I really dislike Winston and Winchester drafting personally. I tried a variation of Tenchester, but it took a billion years because people spent too much time agonizing over their one pick, so I haven't done it since.
 

Jason Waddell

Administrator
Staff member
Grid drafting is awesome with two players. I hand't seen a 4 player variant that I liked, but your version seems really cool. I might try that. Thanks.

I enjoy traditional drafting a lot because I don't like knowing what other people are picking. Part of the fun is trying to figure it out during the draft and adjusting your strategy accordingly. It's very challenging and fun. Unfortunately, traditional drafting is much better with more players (and totally breaks down with less than 4). As you mention in your article, it can be a bit weak with only 4 players too since you aren't always seeing enough of the cube (and 4 is our group's typical size). Sadly I don't know 8 people that want to play Magic though otherwise I would always just draft that way.

I really dislike Winston and Winchester drafting personally. I tried a variation of Tenchester, but it took a billion years because people spent too much time agonizing over their one pick, so I haven't done it since.

Yeah, I've been known to say that even 6-man drafting is significantly worse than 8-man drafting. I haven't spent a lot of time thinking about 4-man drafts because I haven't done one in years. The last time we had 4 (a year ago?) we busted out Team Sealed of the Eldrazi Domain cube.
 
I don't think I've ever done it with 8 players as sad as that is (and I've been playing magic for over a decade too). My group of friends is a small one. I've drafted my cube with as many as 6, and that was one of the best drafts ever. 4 man drafts are decent enough that we generally just do that, but I'm interested in finding ways to compensate for not having more people.

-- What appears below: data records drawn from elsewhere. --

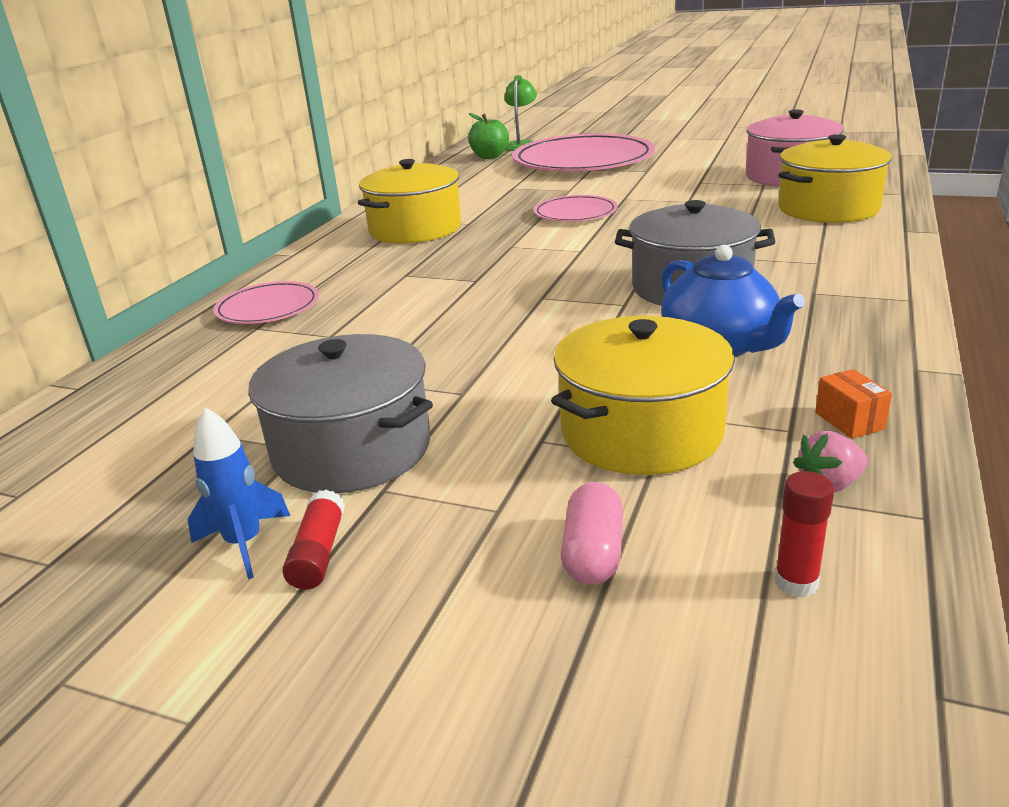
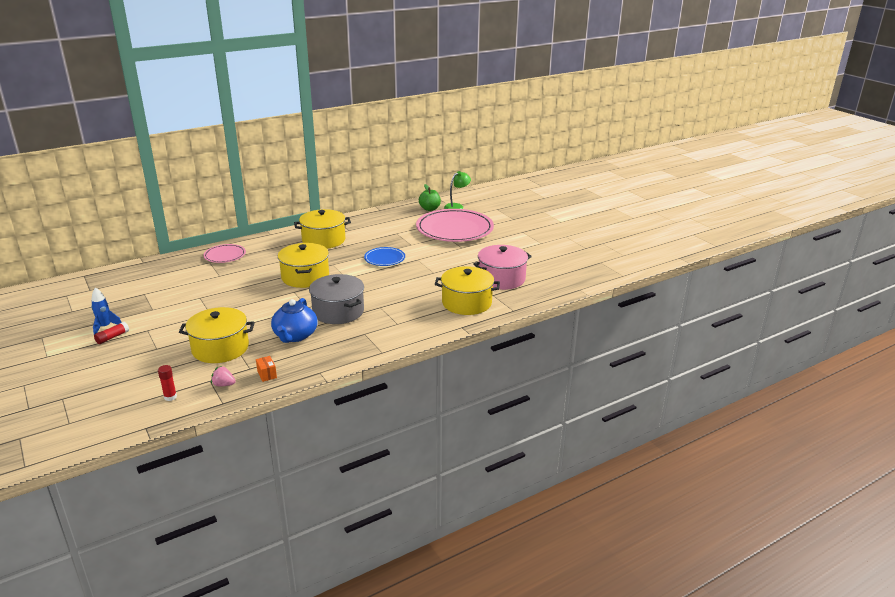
camera: 35 degrees right, 0 degrees up
grey pot [248,334,433,493] -> none
pink plate [533,195,618,222] -> blue plate [364,247,405,266]
pink capsule [561,482,623,585] -> none
orange box [815,369,892,439] -> orange box turned 45 degrees counterclockwise [256,356,277,382]
none -> yellow pot [278,243,329,288]

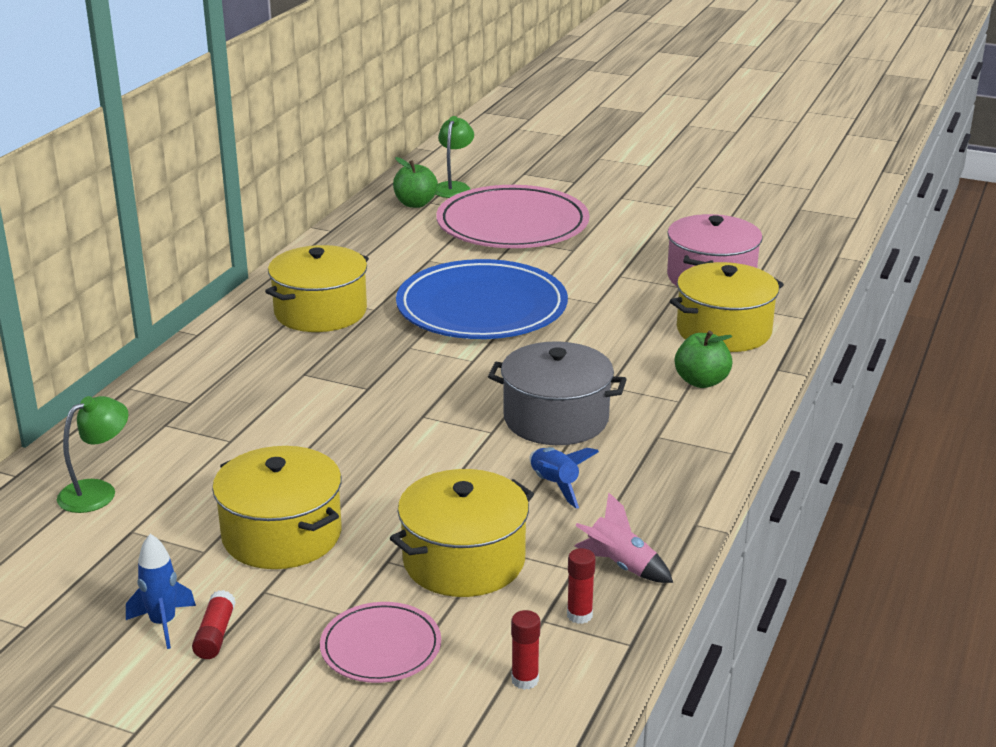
camera: 35 degrees left, 0 degrees up
pink plate [204,244,246,263] -> pink plate moved to [320,602,441,683]
pink strawberry [211,366,236,386] -> red glue stick [567,548,596,624]
orange box [256,356,277,382] -> pink rocket [574,492,673,583]
blue teapot [271,298,317,343] -> blue rocket [529,447,599,509]
yellow pot [278,243,329,288] -> yellow pot moved to [212,446,342,569]
blue plate [364,247,405,266] -> blue plate [396,259,568,339], size x2.04
none -> green lamp [57,396,128,513]
none -> green apple [675,331,733,388]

I originally had a smaller cube, which improved the drafting process. But it forced me to cut too many fringe cards that i wanted to play, so I went up to 410 which is about the smallest card pool I can handle. This is another reason why I'm finding a separate land draft (utility or otherwise) enticing as it would allow me to cut the cube down while keeping the fringe cards I like. I see it as win win and losing the decision making of "do I take this land for fixing or that really good spell" - I think I can live with that if it improves the quality of the decks that get drafted.

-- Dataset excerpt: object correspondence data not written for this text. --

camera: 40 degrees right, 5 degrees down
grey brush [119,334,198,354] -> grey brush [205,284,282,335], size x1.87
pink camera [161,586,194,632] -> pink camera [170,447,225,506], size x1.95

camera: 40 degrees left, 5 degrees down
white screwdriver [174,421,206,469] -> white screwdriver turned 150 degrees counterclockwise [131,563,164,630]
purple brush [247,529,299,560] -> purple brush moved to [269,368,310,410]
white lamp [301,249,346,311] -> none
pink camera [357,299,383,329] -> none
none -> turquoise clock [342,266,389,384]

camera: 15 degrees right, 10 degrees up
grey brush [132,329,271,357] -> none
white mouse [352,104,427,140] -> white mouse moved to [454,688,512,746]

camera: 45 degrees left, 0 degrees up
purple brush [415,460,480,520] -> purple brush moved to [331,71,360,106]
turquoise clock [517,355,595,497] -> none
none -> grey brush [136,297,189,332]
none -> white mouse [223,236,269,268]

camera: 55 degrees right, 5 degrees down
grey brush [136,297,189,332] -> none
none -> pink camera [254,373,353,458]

Cube to me is something in between constructed and limited anyway, so I'm not married to all the conventions of traditional limited drafting.
 

Jason Waddell

Administrator
Staff member
One of my 4-man ideas was to do something like 6 packs, but after each pick you shuffle and randomly remove one card from the pack. Then you all draft ~45 cards while still seeing 360 cards. It's not perfect, but maybe pointing in that direction might yield results?
 
One of my 4-man ideas was to do something like 6 packs, but after each pick you shuffle and randomly remove one card from the pack. Then you all draft ~45 cards while still seeing 360 cards. It's not perfect, but maybe pointing in that direction might yield results?

We've been doing 4 packs of 11, which has worked better than 3 packs of 15 as far as deck quality. I don't like drafts dragging on forever. I mean, I enjoy them, but the other guys get burned out on the draft itself quickly. They just want to play, so I'm cautious about adding elements to it that make it go longer (more packs, etc). This is actually something working against me for the utility land draft idea. Not sure the guys really want to do it separately even if it's quick.